La compagnie des papillonsEn cette fin septembre, l'automne commençait le long de la rivière. Par chance, cette année-là , il faisait particulièrement doux, des papillons voletaient encore sur les berges et les familles profitaient de cette accalmie avant le froid pour faire de longues promenades.
C'était dimanche, tout le monde était paisible et heureux, les enfants couraient joyeusement devant leurs parents. Un peintre solitaire attira l'attention des badauds. Un groupe se forma devant la toile de l'artiste amateur.
Mais quelle surprise ! Sur le fond légèrement doré peint à la gouache, il n'y avait rien, rien de visible en tout cas. Pourtant, le peintre contemplait sa toile d'un air satisfait, le pinceau en l'air et la mèche en bataille. Les passants, interloqués, se lassèrent vite de cette absence de spectacle et reprirent leur route en ricanant.
Un enfant s'attarda toutefois devant la toile. Il souriait, mais son sourire n'avait rien de moqueur. L'artiste l'interrogea, avec un regard paternel, sur la cause de son bonheur.
Le petit garçon répondit avec un air très concentré que c'était évident, un vol de papillons ne peut être immobilisé, c'était sa présence, invisible et volatile, que le peintre avait suggérée sur la toile. C'était un enchantement, une véritable magie.
L'artiste était ravi, le petit avait tout compris. Oui, cet ultime ballet d'automne, ces papillons gracieux dans leur dernière danse étaient bien là , sur sa toile.
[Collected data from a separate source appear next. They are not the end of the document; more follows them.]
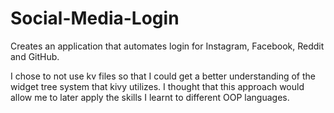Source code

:# Social-Media-Login
Creates an application that automates login for Instagram, Facebook, Reddit and GitHub.

I chose to not use kv files so that I could get a better understanding of the widget tree system that kivy utilizes. I thought that this approach would allow me to later apply the skills I learnt to different OOP languages.
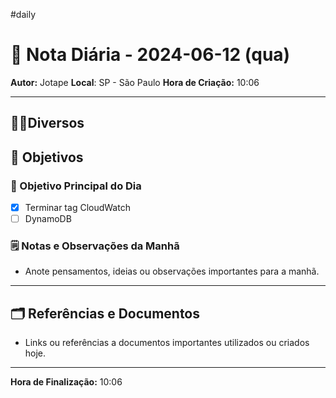 #daily
# 📅 Nota Diária - 2024-06-12 (qua)

**Autor:** Jotape
**Local**: SP - São Paulo
**Hora de Criação:** 10:06

---
## 🤝🏻Diversos

## 🌄 Objetivos
### 🎯 Objetivo Principal do Dia
- [x] Terminar tag CloudWatch
- [ ] DynamoDB

### 🗒️ Notas e Observações da Manhã
- Anote pensamentos, ideias ou observações importantes para a manhã.
---
## 🗂️ Referências e Documentos
- Links ou referências a documentos importantes utilizados ou criados hoje.

---

**Hora de Finalização:** 10:06
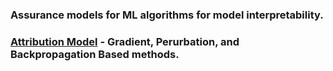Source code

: ### Assurance models for ML algorithms for model interpretability.

### [Attribution Model](https://github.com/AI-VTRC/AIassurance/attribution) - Gradient, Perurbation, and Backpropagation Based methods.
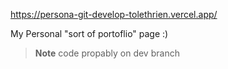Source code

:https://persona-git-develop-tolethrien.vercel.app/

My Personal "sort of portoflio" page :)

> **Note** code propably on dev branch
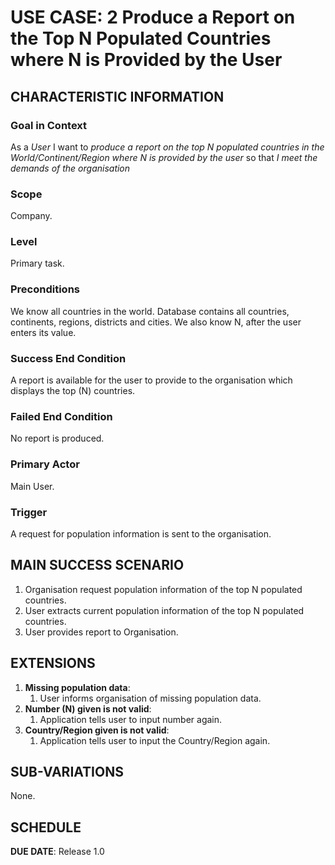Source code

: # USE CASE: 2 Produce a Report on the Top N Populated Countries where N is Provided by the User

## CHARACTERISTIC INFORMATION

### Goal in Context

As a *User* I want to *produce a report on the top N populated countries in the World/Continent/Region where N is provided by the user* so that *I meet the demands of the organisation* 

### Scope

Company.

### Level

Primary task.

### Preconditions

We know all countries in the world. Database contains all countries, continents, regions, districts and cities. We also know N, after the user enters its value.

### Success End Condition

A report is available for the user to provide to the organisation which displays the top (N) countries.

### Failed End Condition

No report is produced.

### Primary Actor

Main User.

### Trigger

A request for population information is sent to the organisation.

## MAIN SUCCESS SCENARIO

1. Organisation request population information of the top N populated countries.
2. User extracts current population information of the top N populated countries.
3. User provides report to Organisation.

## EXTENSIONS

1. **Missing population data**:
    1. User informs organisation of missing population data.
2. **Number (N) given is not valid**:
    1. Application tells user to input number again.
3. **Country/Region given is not valid**:
    1. Application tells user to input the Country/Region again.

## SUB-VARIATIONS

None.

## SCHEDULE

**DUE DATE**: Release 1.0
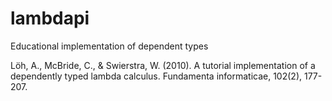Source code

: # lambdapi
Educational implementation of dependent types

Löh, A., McBride, C., & Swierstra, W. (2010).
A tutorial implementation of a dependently typed lambda calculus.
Fundamenta informaticae, 102(2), 177-207.

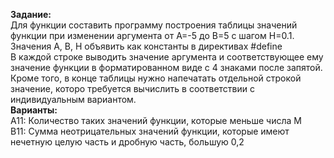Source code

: <b>Задание:</b><br/>
Для функции составить программу построения таблицы значений функции при изменении аргумента от А=-5 до В=5 с шагом Н=0.1.<br/>
Значения А, В, Н объявить как константы в директивах #define <br/>
В каждой строке выводить значение аргумента и соответствующее ему значение функции в форматированном виде с 4 знаками после запятой.<br/>
Кроме того, в конце таблицы нужно напечатать отдельной строкой значение, которо требуется вычислить в соответствии с индивидуальным вариантом.<br/>
<b>Варианты:</b><br/>
А11: Количество таких значений функции, которые меньше числа М<br/>
В11: Сумма неотрицательных значений функции, которые имеют нечетную целую часть и дробную часть, большую 0,2<br/>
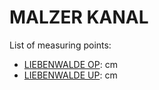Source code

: # MALZER KANAL

List of measuring points:

* [LIEBENWALDE OP](./LIEBENWALDE-OP): <Value topic="rivers/pegel-online/MZK/LIEBENWALDE-OP/measurementValue"/> cm
* [LIEBENWALDE UP](./LIEBENWALDE-UP): <Value topic="rivers/pegel-online/MZK/LIEBENWALDE-UP/measurementValue"/> cm

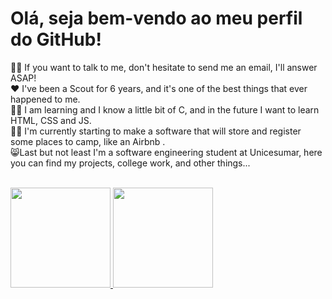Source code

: # Olá, seja bem-vendo ao meu perfil do GitHub!

🙋‍♂️  If you want to talk to me, don't hesitate to send me an email, I'll answer ASAP!<br> 
♥   I've been a Scout for 6 years, and it's one of the best things that ever happened to me. <br>
👨‍🎓  I am learning and I know a little bit of C, and in the future I want to learn HTML, CSS and JS. <br> 
👨‍💻  I'm currently starting to make a software that will store and register some places to camp, like an Airbnb .<br>
😸Last but not least I'm a software engineering student at Unicesumar, here you can find my projects, college work, and other things...
<br><br>
 <div> 
  <a href="https://github.com/EnzoLavieri">
  <img height="160em" src="https://github-readme-stats.vercel.app/api?username=EnzoLavieri&show_icons=true&theme=gotham&include_all_commits=true&count_private=true"/>
  <img height="160em" src="https://github-readme-stats.vercel.app/api/top-langs/?username=EnzoLavieri&layout=compact&langs_count=7&theme=gotham"/>
</div>

 
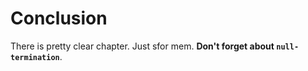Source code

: # Conclusion

There is pretty clear chapter. Just sfor mem. **Don't forget about `null-termination`**.

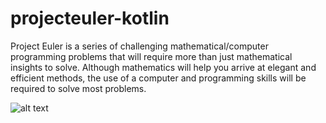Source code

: # projecteuler-kotlin
Project Euler is a series of challenging mathematical/computer programming problems that will require more than just mathematical insights to solve. Although mathematics will help you arrive at elegant and efficient methods, the use of a computer and programming skills will be required to solve most problems.

![alt text](https://projecteuler.net/profile/p_val.png)
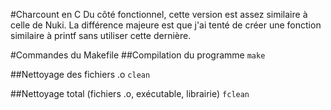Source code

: #Charcount en C
Du côté fonctionnel, cette version est assez similaire à celle de Nuki.
La différence majeure est que j'ai tenté de créer une fonction similaire
à printf sans utiliser cette dernière.

#Commandes du Makefile
##Compilation du programme
`make`

##Nettoyage des fichiers .o
`clean`

##Nettoyage total (fichiers .o, exécutable, librairie)
`fclean`
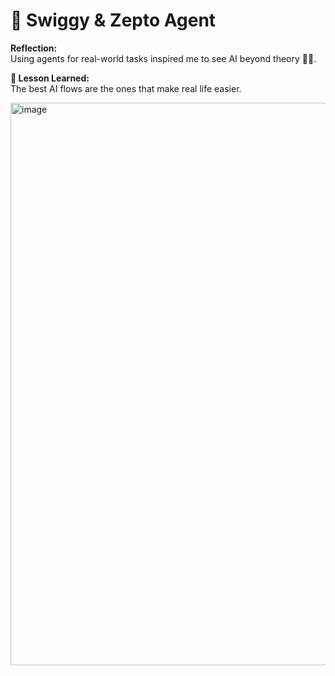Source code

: # 🛒 Swiggy & Zepto Agent

**Reflection:**  
Using agents for real-world tasks inspired me to see AI beyond theory 🚀🍱.

**💭 Lesson Learned:**  
The best AI flows are the ones that make real life easier.

<img width="672" height="900" alt="image" src="https://github.com/user-attachments/assets/989123f5-1cab-4877-ad52-95e2bf2b1a16" />
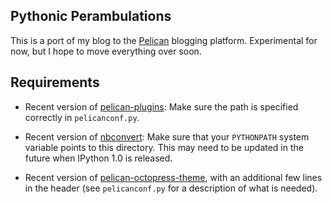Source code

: Pythonic Perambulations
-----------------------
This is a port of my blog to the [Pelican](http://blog.getpelican.com/)
blogging platform.  Experimental for now, but I hope to move everything
over soon.

Requirements
------------
- Recent version of
  [pelican-plugins](https://github.com/getpelican/pelican-plugins):
  Make sure the path is specified correctly in ``pelicanconf.py``.

- Recent version of
  [nbconvert](https://github.com/ipython/nbconvert):
  Make sure that your ``PYTHONPATH`` system variable points to this directory.
  This may need to be updated in the future when IPython 1.0 is released.

- Recent version of
  [pelican-octopress-theme](https://github.com/duilio/pelican-octopress-theme),
  with an additional few lines in the header (see ``pelicanconf.py`` for
  a description of what is needed).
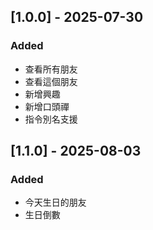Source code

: ## [1.0.0] - 2025-07-30
### Added
- 查看所有朋友
- 查看這個朋友
- 新增興趣
- 新增口頭禪
- 指令別名支援

## [1.1.0] - 2025-08-03
### Added
- 今天生日的朋友
- 生日倒數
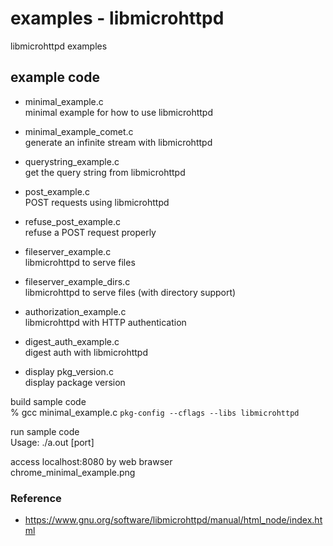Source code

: examples - libmicrohttpd
===============

libmicrohttpd examples <br/>

## example code
- minimal_example.c <br/>
minimal example for how to use libmicrohttpd <br/>
- minimal_example_comet.c <br/>
generate an infinite stream with libmicrohttpd <br/>
- querystring_example.c <br/>
get the query string from libmicrohttpd <br/>

- post_example.c <br/>
POST requests using libmicrohttpd <br/>
- refuse_post_example.c <br/>
refuse a POST request properly <br/>

- fileserver_example.c <br/>
libmicrohttpd to serve files <br/>
- fileserver_example_dirs.c <br/>
libmicrohttpd to serve files (with directory support) <br/>

- authorization_example.c <br/>
libmicrohttpd with HTTP authentication <br/>
- digest_auth_example.c <br/>
digest auth with libmicrohttpd <br/>

- display pkg_version.c <br/>
display package version <br/>


build sample code<br/>
% gcc minimal_example.c `pkg-config --cflags --libs libmicrohttpd`  <br/>

run sample code <br/>
Usage: ./a.out  [port] <br/>

access localhost:8080 by web brawser <br/>
chrome_minimal_example.png



### Reference <br/>
- https://www.gnu.org/software/libmicrohttpd/manual/html_node/index.html


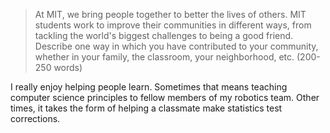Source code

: > At MIT, we bring people together to better the lives of others.
  MIT students work to improve their communities in different ways, from tackling the world's biggest challenges to being a good friend.
  Describe one way in which you have contributed to your community, whether in your family, the classroom, your neighborhood, etc.
(200-250 words)

I really enjoy helping people learn.
Sometimes that means teaching computer science principles to fellow members of my robotics team.
Other times, it takes the form of helping a classmate make statistics test corrections.
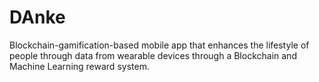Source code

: # DAnke
Blockchain-gamification-based mobile app that enhances the lifestyle of people through data from wearable devices through a Blockchain and Machine Learning reward system.
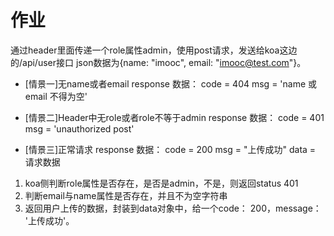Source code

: # 作业
  通过header里面传递一个role属性admin，使用post请求，发送给koa这边的/api/user接口
  json数据为{name: "imooc", email: "imooc@test.com"}。

  * [情景一]无name或者email
    response 数据：
    code = 404
    msg = 'name 或 email 不得为空'

  * [情景二]Header中无role或者role不等于admin
    response 数据：
    code = 401
    msg = 'unauthorized post'
  
  * [情景三]正常请求
    response 数据：
    code = 200
    msg = "上传成功"
    data = 请求数据

  1. koa侧判断role属性是否存在，是否是admin，不是，则返回status 401
  2. 判断email与name属性是否存在，并且不为空字符串
  3. 返回用户上传的数据，封装到data对象中，给一个code： 200，message： '上传成功'。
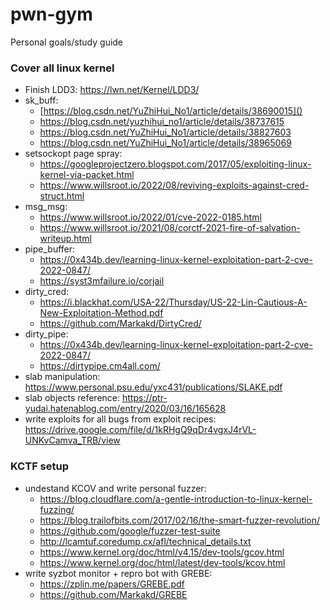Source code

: # pwn-gym
Personal goals/study guide

### Cover all linux kernel
- Finish LDD3: https://lwn.net/Kernel/LDD3/
- sk_buff:
  - [https://blog.csdn.net/YuZhiHui_No1/article/details/38690015]()
  - https://blog.csdn.net/yuzhihui_no1/article/details/38737615
  - https://blog.csdn.net/YuZhiHui_No1/article/details/38827603
  - https://blog.csdn.net/YuZhiHui_No1/article/details/38965069
- setsockopt page spray:
  - https://googleprojectzero.blogspot.com/2017/05/exploiting-linux-kernel-via-packet.html
  - https://www.willsroot.io/2022/08/reviving-exploits-against-cred-struct.html
- msg_msg:
  - https://www.willsroot.io/2022/01/cve-2022-0185.html
  - https://www.willsroot.io/2021/08/corctf-2021-fire-of-salvation-writeup.html
- pipe_buffer:
  - https://0x434b.dev/learning-linux-kernel-exploitation-part-2-cve-2022-0847/
  - https://syst3mfailure.io/corjail
- dirty_cred:
  - https://i.blackhat.com/USA-22/Thursday/US-22-Lin-Cautious-A-New-Exploitation-Method.pdf
  - https://github.com/Markakd/DirtyCred/
- dirty_pipe:
  - https://0x434b.dev/learning-linux-kernel-exploitation-part-2-cve-2022-0847/
  - https://dirtypipe.cm4all.com/
- slab manipulation: https://www.personal.psu.edu/yxc431/publications/SLAKE.pdf
- slab objects reference: https://ptr-yudai.hatenablog.com/entry/2020/03/16/165628
- write exploits for all bugs from exploit recipes: https://drive.google.com/file/d/1kRHgQ9qDr4vgxJ4rVL-UNKvCamva_TRB/view

### KCTF setup
- undestand KCOV and write personal fuzzer:
  - https://blog.cloudflare.com/a-gentle-introduction-to-linux-kernel-fuzzing/
  - https://blog.trailofbits.com/2017/02/16/the-smart-fuzzer-revolution/
  - https://github.com/google/fuzzer-test-suite
  - http://lcamtuf.coredump.cx/afl/technical_details.txt
  - https://www.kernel.org/doc/html/v4.15/dev-tools/gcov.html
  - https://www.kernel.org/doc/html/latest/dev-tools/kcov.html
- write syzbot monitor + repro bot with GREBE:
  - https://zplin.me/papers/GREBE.pdf
  - https://github.com/Markakd/GREBE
C'était leur âme voltigeante et vibrante qu'il avait su évoquer avec sa peinture. L'automne avait des splendeurs de fée et c'était bien cette féerie qui figurait avec grâce sur le chevalet.
L'entente parfaite entre l'artiste et l'amateur de peinture juvénile ne dura pas longtemps. Une maman arriva en courant, jupons au vent. Elle houspilla son petit dernier, haussa ses épaules un peu grasses devant l'oeuvre de l'artiste et s'éloigna en traînant l'enfant par la main. Le peintre demeura seul mais, étrangement, il souriait. La compagnie des papillons porte bonheur, dit-on.